“It” Came from Outer Space is a collection of Chris Priest’s short non-fiction, written over a period of thirty-five years.
There’s a wide range of subjects, most of them centred around books: the lives of writers, the deaths of writers, the fascination of slipstream, reviews of novels and other recent releases, two unsolved mysteries from the Second World War (one huge, the other not), a celebration of the life and work of H. G. Wells, and a few discussions of contemporary science fiction, the Cinderella of modern literature.
Some of the writers whose books are reviewed or whose work is described are Bob Shaw, Robert Sheckley, Arthur C. Clarke, William Sansom, Richard Cowper, Ian McEwan and Lester del Rey (the victim of the title essay).
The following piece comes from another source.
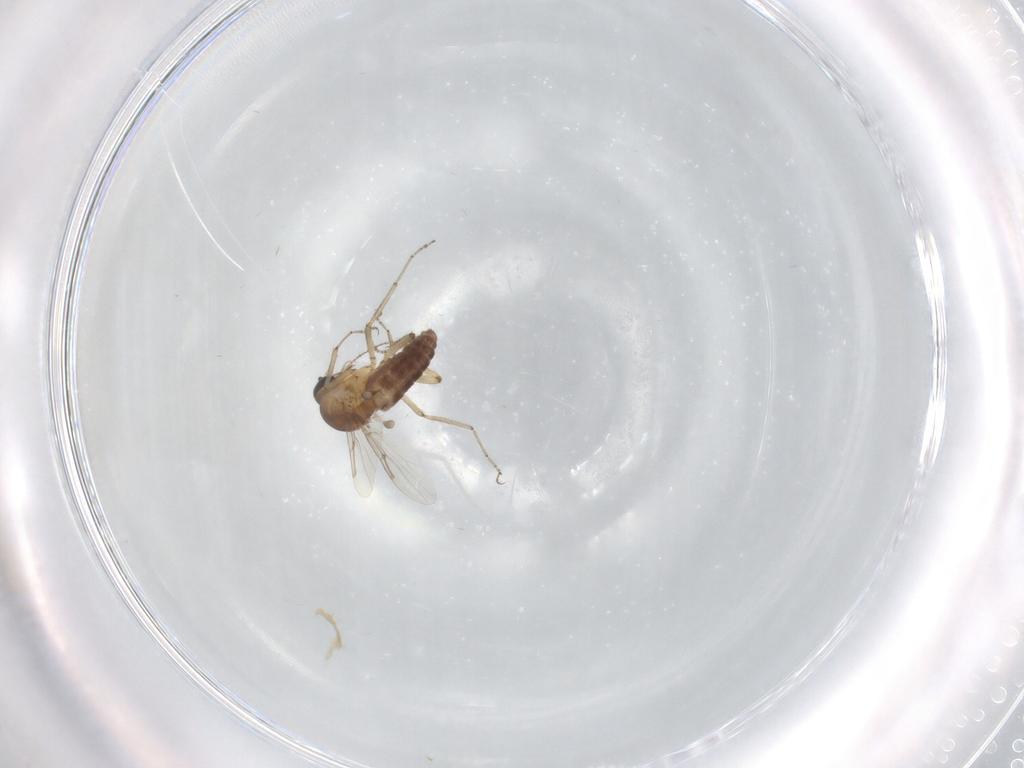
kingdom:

Subjects include literary plagiarism, nostalgia, reviewers who mistake books for video games, publishers who can’t be bothered to keep your books in print and journalists who can’t be bothered to read them.
These occasional pieces, nearly all of which were started at the request of other people, gradually form what Priest calls in his Introduction ‘a series of glancing insights into underlying concerns’, or perhaps more candidly, ‘fragments of a fractured attention span.’
A few of these articles appeared in newspapers or nationally circulated magazines, but most were written for small-circulation journals or private magazines. This is the first time they have been collected in book form.